Gazprom's deal with AIBA has caught the eye of the IOC ©Getty Images

The International Olympic Committee (IOC) has raised concerns over the sponsorship deal between the International Boxing Association (AIBA) and Russian state-owned company Gazprom, warning it fails to fully address its issues with the organisation’s finances.

In an interim report on AIBA, IOC chief ethics and compliance officer Pâquerette Girard Zappelli questioned the nature of the contract with Gazprom and claimed the embattled Federation is in danger of being overly dependent on the company for its revenue.

AIBA’s financial situation was a key factor in the IOC’s decision to suspend it as the Olympic governing body for boxing in June 2019 and in leaving the sport off the initial programme for the 2028 Games in Los Angeles.

The exact terms of the deal between AIBA and the multinational energy corporation, which AIBA claims has helped ease its financial crisis, have not been disclosed.

A report from the EY auditing firm said the agreement would run from April this year to December 2021, "and that AIBA had received 100 per cent of the contractually stipulated amount of funds in the first half of 2021 as a prepayment".

EY said the conditions of the Gazprom contract enabled AIBA to "fully cover" its expenditure for the year to June 30, and to cover budgeted expenditures for the year June 30 2022.

After that period, however, AIBA’s revenues - in addition to the remaining six months of revenues from the Gazprom agreement - will be "dependent on future licensing, sponsorship and event revenues that have yet to be contracted".

"Due to the non-disclosure of the content of the contract with Gazprom, in particular the global amount paid by Gazprom and AIBA’s performance obligations from the contract, it is not clear what the real nature of this contract could be," Zappelli wrote.

"This also raises questions about how this contract was negotiated and approved by AIBA.

"Already in 2019, AIBA’s financial dependence on consecutive single sources of revenue from external investors was highlighted and defined as one of the causes of its indebtedness.

"The importance of the Gazprom contract, in proportion to the other revenues, may raise the risk of falling into a similar scheme."

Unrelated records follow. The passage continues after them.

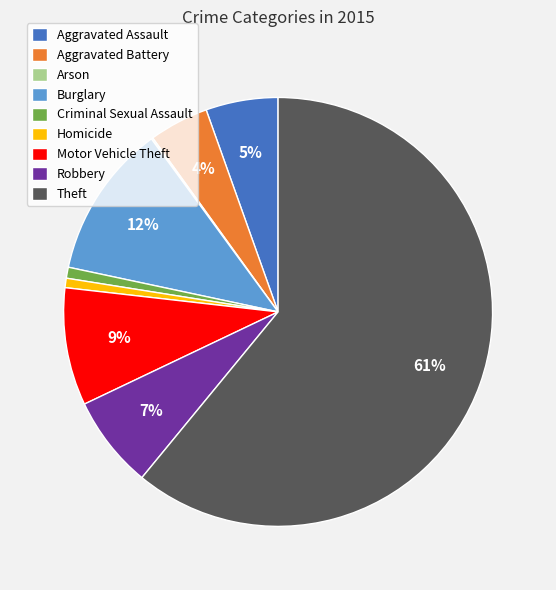

True or false: Aggravated Assault accounts for 5% of the total.

True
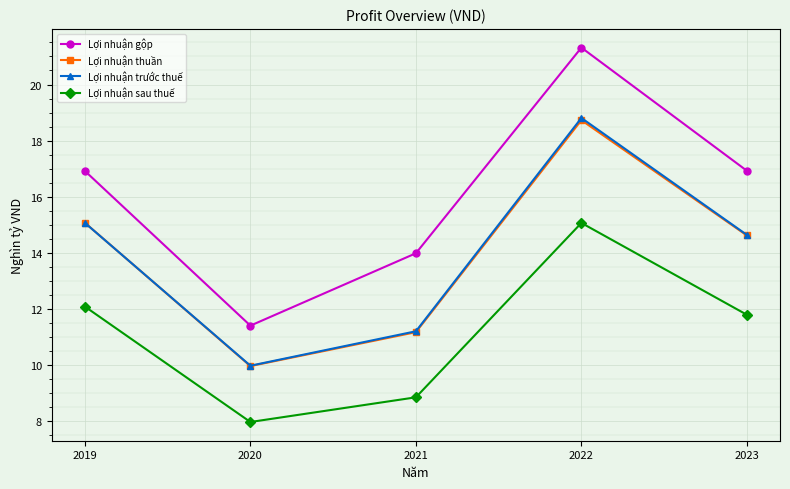

What value does the Lợi nhuận gộp series have at 2020?

11.4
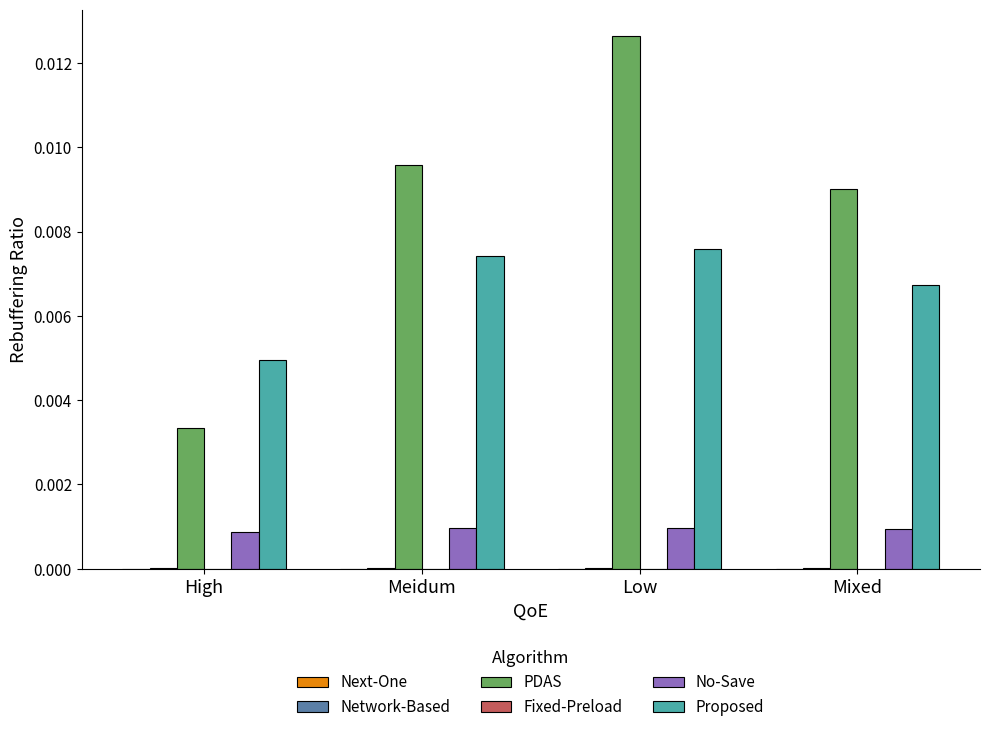

At which label does PDAS reach its peak?

Low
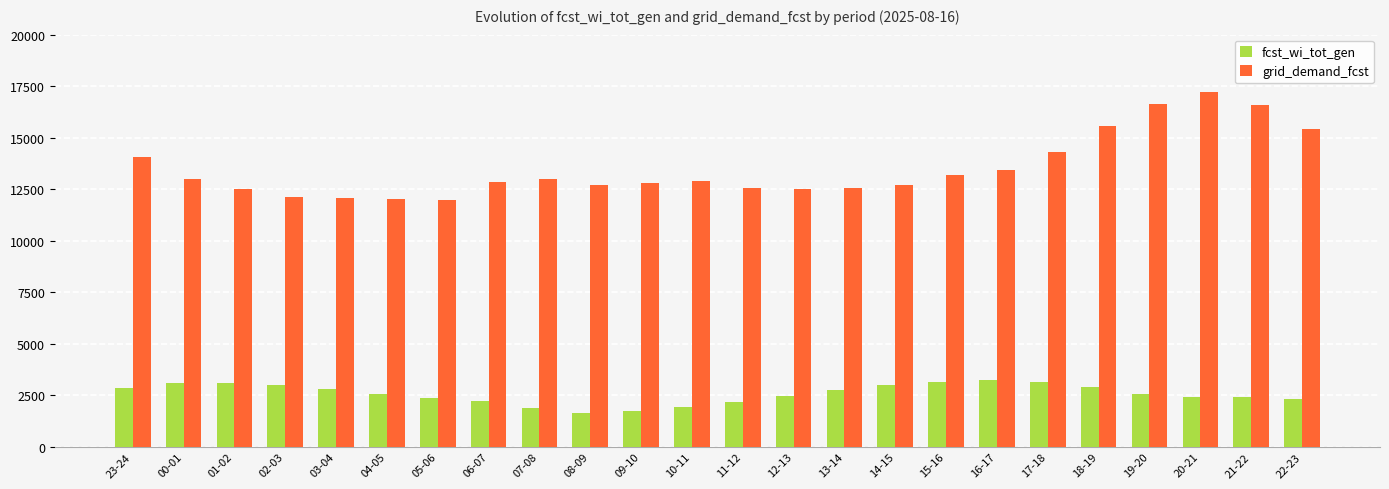

What is the minimum value shown in the chart?

1620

The latest IOC report on AIBA's situation raises concerns over the organisation's finances and a deal with Gazprom ©IOC
The latest IOC report on AIBA's situation raises concerns over the organisation's finances and a deal with Gazprom ©IOC

Zappelli highlighted concerns over a conflict of interest and AIBA’s autonomy owing to its dependence on a state-owned company in the country where its President, Umar Kremlev, is from.

Her report also references the outstanding contract dispute between AIBA and First Commitment International Trade (FCIT), one of the causes of the financial problems at the Federation.

FCIT claims AIBA still owes $18.9 million (£14.2 million/€16.7 million), plus interest, related to a loan between FCIT and the now dissolved Boxing Marketing Arm.

The report notes how the "contingent liability related to the FCIT still open, the claim being contested by AIBA and no settlement having been reached to date".

AIBA’s ability to operate is "still highly conditional upon adherence to the contractual obligations with Gazprom, to the capacity of AIBA to continue to find other sources of revenues after the Gazprom contract expires and to whether the risk of a potential litigation from FCIT materialises", Zappelli wrote.

Concerns over AIBA's refereeing and judging and governance also contributed to AIBA's suspension and it being stripped of any involvement in organising the boxing tournament at Tokyo 2020.

A report on this year's AIBA Men's World Championships by PricewaterhouseCoopers warned the judging system put in place at the event in Serbia "is not as independent from human influence as it should be, and that consequently, it leaves an open pathway to issues similar to those encountered in the past".

At least 11 bouts at the Rio 2016 Olympics are thought to have been fixed, while a second report from Canadian lawyer Richard McLaren, published yesterday, revealed match-fixing had continued at major AIBA events for five years after the Games in the Brazilian city.

AIBA must "demonstrate it has successfully addressed the ongoing concerns around its governance, financial transparency and sustainability, and integrity of refereeing and judging process" by 2023 for boxing to be included at Los Angeles 2028 and for its suspension to be lifted in time for Paris 2024.